[PROVIDED PASSAGE]:
* begin *

Furthermore, the codebook techniques are insufficient in modeling
the frame-to-frame variations and the consecutive structure in the
speech signal as described above.
SUMMARY OF THE INVENTION
[0021] The present invention overcomes these and other deficiencies
of the prior art by providing a method of aligning source and
target utterances during the training phase without the need for
the use of codebooks. A transformation can be trained by force
aligning source and target utterances and subdividing corresponding
utterances into frames. Furthermore, the transformation is trained
to map corresponding source frames to target frames. Once trained,
the transformation can be used to transform a previously
untransformed source utterance into a target utterance, having the
vocal characteristics of a target speaker.
[0022] In an embodiment of the invention, a method of speech
conversion comprises the steps of: dividing a source signal into
multiple source frames; for each source frame, deriving at least
one line spectral frequency (LSF) vector, and mapping the at least
one LSF vector to a LSF vector of a respective target frame; and
assembling the respective target frames into a target source
signal. The step of dividing the source signal comprises the step
of recognizing phonemes in the source signal. The source signal
comprises speech of a person, and the step of recognizing phonemes
is performed independently of a particular language and speaker of
the speech. The multiple source frames comprises a single phoneme.
The step of deriving at least one LSF vector comprises the step of
deriving at least one Hidden Markov Model (HMM) state of a source
frame. The mapping is performed without the implementation of a
codebook. Moreover, the method may further includes the steps of
applying a phoneme recognizer to speech of a source speaker and
speech of a target speaker for the same template sentence, dividing
the speech of the speech of a target speaker into target frames,
and force aligning the source frames to the target frames, wherein
the source and target frames each comprise only a single phoneme.
The source signal comprises speech from a source speaker and the
target source signal includes vocal characteristics of a target
speaker.
[0023] In another embodiment of the invention, a method of speech
conversion comprises steps of: training a source to target frame
transformation using a source training set of source utterances and
a target training set of target utterances that transforms frames
with vocal characteristics of the source speaker to frames with
vocal characteristics of the target speaker; recognizing phonemes
in a source utterance spoken by a source speaker having vocal
source speaker vocal characteristics; subdividing the source
utterance into at least one source frames comprising only one
phoneme; transforming each of the at least one source frame into a
target frame based on a source to target frame transformation that
transforms frames with vocal characteristics of the source speaker
to frames with vocal characteristics of the target speaker; and
assembling the target frames transformed from each of the at least
one source frame into a target utterance. The step of recognizing
phonemes further comprises the step of training a phonemic
recognizer.

* end *

[INFORMATION SUPPLIED]:
* begin *

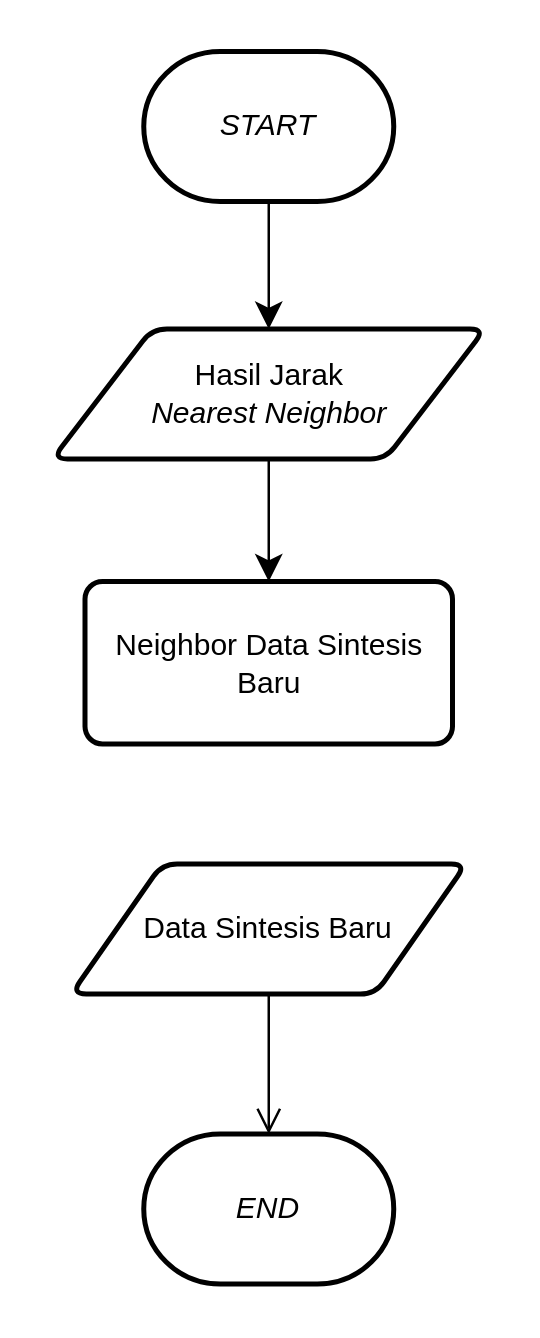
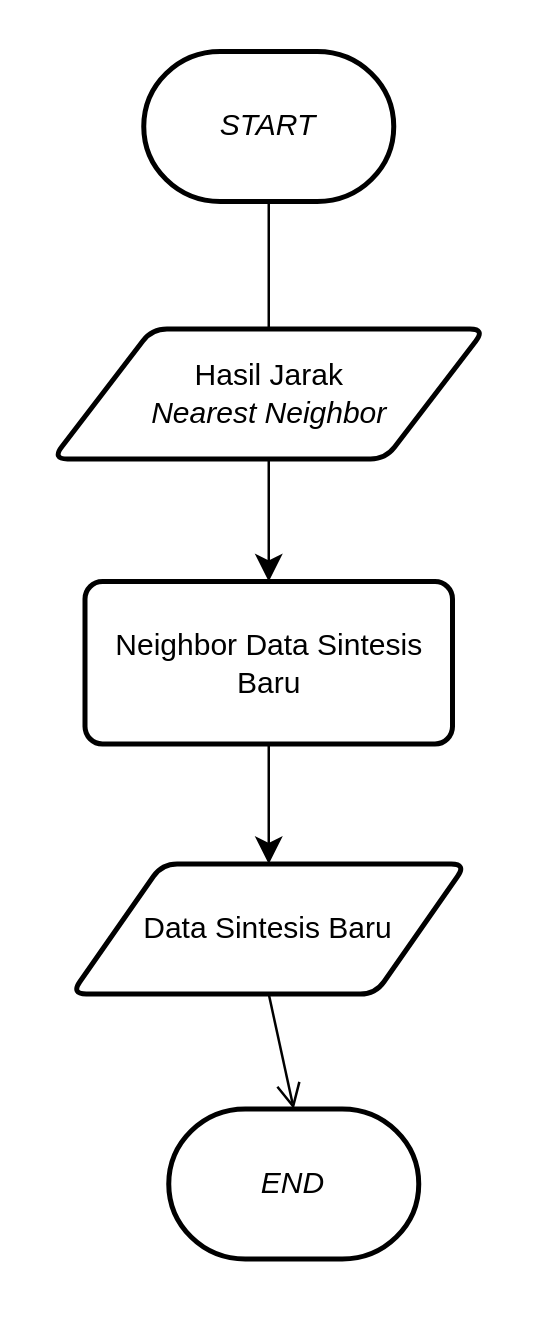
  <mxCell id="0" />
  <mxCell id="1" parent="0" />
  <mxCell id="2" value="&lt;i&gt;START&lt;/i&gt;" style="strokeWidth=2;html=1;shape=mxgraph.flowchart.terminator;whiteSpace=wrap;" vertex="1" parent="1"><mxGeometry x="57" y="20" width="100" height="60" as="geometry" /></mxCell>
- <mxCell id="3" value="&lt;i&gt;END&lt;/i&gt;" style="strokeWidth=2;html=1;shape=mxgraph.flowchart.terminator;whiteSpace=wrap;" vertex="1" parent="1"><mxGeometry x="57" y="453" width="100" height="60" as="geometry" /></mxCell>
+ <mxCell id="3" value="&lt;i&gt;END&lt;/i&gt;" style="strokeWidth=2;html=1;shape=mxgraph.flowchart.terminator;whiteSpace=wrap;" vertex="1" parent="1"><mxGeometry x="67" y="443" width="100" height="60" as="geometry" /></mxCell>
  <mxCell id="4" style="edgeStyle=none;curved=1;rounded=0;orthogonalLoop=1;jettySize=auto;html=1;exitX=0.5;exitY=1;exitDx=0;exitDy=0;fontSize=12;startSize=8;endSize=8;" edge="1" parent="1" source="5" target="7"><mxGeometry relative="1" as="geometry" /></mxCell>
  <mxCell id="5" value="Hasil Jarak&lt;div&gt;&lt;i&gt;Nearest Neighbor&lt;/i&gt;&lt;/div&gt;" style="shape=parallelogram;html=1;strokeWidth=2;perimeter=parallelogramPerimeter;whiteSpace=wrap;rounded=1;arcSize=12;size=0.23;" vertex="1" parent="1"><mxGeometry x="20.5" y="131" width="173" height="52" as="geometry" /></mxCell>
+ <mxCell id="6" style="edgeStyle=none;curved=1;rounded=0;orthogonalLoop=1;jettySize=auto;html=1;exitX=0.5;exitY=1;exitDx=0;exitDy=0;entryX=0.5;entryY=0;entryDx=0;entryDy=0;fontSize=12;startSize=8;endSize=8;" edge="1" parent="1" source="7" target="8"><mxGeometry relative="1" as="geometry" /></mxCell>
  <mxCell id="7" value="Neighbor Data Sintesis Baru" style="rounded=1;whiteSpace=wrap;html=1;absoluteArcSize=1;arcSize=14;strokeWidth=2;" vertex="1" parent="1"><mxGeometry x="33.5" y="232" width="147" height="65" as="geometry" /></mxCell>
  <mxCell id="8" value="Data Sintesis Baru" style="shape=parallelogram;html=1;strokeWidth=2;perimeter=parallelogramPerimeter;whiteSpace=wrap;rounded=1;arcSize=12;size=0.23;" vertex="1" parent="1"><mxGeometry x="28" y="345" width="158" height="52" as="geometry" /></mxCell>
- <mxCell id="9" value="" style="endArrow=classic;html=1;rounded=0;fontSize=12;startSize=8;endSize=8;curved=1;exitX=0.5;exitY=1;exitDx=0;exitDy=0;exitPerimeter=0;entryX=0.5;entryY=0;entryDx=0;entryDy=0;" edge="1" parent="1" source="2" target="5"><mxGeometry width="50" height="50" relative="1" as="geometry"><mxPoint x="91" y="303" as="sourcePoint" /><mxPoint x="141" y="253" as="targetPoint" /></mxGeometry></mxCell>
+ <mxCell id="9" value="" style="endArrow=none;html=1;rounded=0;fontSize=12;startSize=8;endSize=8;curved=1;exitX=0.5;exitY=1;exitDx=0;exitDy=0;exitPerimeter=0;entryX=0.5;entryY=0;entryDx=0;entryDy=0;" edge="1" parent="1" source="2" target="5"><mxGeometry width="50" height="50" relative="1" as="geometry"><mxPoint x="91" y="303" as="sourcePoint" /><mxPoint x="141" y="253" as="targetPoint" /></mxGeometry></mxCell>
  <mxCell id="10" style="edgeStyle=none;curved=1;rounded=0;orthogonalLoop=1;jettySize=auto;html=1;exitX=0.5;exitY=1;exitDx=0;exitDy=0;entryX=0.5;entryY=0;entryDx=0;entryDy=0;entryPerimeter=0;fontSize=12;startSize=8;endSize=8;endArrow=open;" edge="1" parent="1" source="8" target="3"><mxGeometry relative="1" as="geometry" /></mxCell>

* end *
* begin *

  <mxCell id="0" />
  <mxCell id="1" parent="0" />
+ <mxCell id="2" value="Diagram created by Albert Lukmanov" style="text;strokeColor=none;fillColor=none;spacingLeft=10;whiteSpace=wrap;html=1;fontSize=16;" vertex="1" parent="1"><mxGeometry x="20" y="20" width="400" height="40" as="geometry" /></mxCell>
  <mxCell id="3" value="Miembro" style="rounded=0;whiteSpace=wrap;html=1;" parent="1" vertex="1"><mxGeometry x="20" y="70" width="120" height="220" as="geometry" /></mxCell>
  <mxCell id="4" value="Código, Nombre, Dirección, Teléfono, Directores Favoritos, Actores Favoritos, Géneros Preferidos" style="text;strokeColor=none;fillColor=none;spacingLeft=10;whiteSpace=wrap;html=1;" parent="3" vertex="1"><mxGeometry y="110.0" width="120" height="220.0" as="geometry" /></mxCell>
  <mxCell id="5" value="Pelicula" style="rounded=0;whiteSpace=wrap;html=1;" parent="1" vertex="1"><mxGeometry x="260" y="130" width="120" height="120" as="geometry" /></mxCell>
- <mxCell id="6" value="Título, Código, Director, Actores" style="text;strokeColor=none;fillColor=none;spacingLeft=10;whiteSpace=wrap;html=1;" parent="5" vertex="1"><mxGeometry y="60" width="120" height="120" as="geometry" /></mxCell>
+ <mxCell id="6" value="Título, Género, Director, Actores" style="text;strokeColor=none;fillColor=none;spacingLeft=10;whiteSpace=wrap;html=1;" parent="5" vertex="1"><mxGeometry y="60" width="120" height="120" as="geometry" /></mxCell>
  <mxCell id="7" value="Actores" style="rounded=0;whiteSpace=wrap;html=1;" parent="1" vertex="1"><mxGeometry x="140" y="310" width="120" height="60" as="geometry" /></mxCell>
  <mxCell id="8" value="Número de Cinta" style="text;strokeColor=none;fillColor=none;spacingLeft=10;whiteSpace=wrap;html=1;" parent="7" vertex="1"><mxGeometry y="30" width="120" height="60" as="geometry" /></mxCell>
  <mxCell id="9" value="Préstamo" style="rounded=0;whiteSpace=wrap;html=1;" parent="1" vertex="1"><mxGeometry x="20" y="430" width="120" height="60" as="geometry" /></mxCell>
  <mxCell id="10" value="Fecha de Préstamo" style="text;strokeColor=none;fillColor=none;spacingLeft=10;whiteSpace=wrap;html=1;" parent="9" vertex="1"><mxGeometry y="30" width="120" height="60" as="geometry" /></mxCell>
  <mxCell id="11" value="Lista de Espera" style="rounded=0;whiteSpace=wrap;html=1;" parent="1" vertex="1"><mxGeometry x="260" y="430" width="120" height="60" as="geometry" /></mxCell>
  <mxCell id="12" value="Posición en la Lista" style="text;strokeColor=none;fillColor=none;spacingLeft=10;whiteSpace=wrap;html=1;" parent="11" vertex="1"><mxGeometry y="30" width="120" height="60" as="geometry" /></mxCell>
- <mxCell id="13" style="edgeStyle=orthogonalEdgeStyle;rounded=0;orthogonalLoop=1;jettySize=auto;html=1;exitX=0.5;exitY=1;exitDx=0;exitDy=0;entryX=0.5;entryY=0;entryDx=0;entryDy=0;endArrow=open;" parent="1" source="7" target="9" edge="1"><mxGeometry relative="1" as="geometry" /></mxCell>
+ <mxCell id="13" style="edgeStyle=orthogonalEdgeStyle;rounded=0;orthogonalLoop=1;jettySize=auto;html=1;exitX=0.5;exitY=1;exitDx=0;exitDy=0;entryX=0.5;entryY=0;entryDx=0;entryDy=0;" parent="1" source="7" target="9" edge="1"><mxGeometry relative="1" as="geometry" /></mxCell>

* end *

[REQUEST 1]: Translate this sentence from the speech conversion passage into Spanish: "The mapping is performed without the implementation of a codebook."
[REQUEST 2]:
Answer these from the speech conversion passage:
(a) According to paragraph [0021], what is not needed when aligning source and target utterances during the training phase?
(b) In paragraph [0022], what kind of vector is derived for each source frame?
(c) In paragraph [0023], what does the step of recognizing phonemes further comprise?
[REQUEST 3]: Please extend the speech conversion passage with the next few sentences, starting after the one that ends "training a phonemic recognizer."
None of the work here requires the entries.

[ANSWER 1]: El mapeo se realiza sin la implementación de un libro de códigos.

[ANSWER 2]:
(a) The use of codebooks.
(b) At least one line spectral frequency (LSF) vector.
(c) The step of training a phonemic recognizer.

[ANSWER 3]:
[0024] In yet another embodiment of the invention, a system for
speech conversion comprises: a processor; a communication bus
coupled to the processor; a main memory coupled to the
communication bus; an audio input coupled to the communication bus;
an audio output coupled to the communication bus; wherein the
processor receives a source utterance spoken by a source speaker
having source speaker vocal characteristics from the audio input;
the processor receives instructions from the main memory which
causes the processor to: recognize phonemes in a source utterance
spoken by a source speaker having vocal source speaker vocal
characteristics; subdivide the source utterance into at least one
source frames comprising only one phoneme; transform each of the at
least one source frame into a target frame based on a frame
transformation that transforms frames with vocal characteristics of
the source speaker to frames with vocal characteristics of the
target speaker; and assemble the target frames transformed from
each of the at least one source frame into a target utterance.
[0025] In yet another embodiment of the invention, a method of
creating a dubbed soundtrack, the method comprising the steps:
receiving a first soundtrack comprising a first vocal track of a
first speaker's speech, wherein the first vocal track includes
vocal characteristics of the first speaker's speech; receiving a
second soundtrack comprising a second vocal track of a second
speaker's speech, wherein the second vocal track includes vocal
characteristics of the second speaker's speech; and converting the
second soundtrack into a dubbed soundtrack, wherein the dubbed
soundtrack includes a third vocal track of the second speaker's
speech, wherein the third vocal track includes vocal
characteristics of the first speaker's speech. In an embodiment of
the invention, the first vocal speaker's speech is in one language
and the second vocal speaker's speech is in a different
language.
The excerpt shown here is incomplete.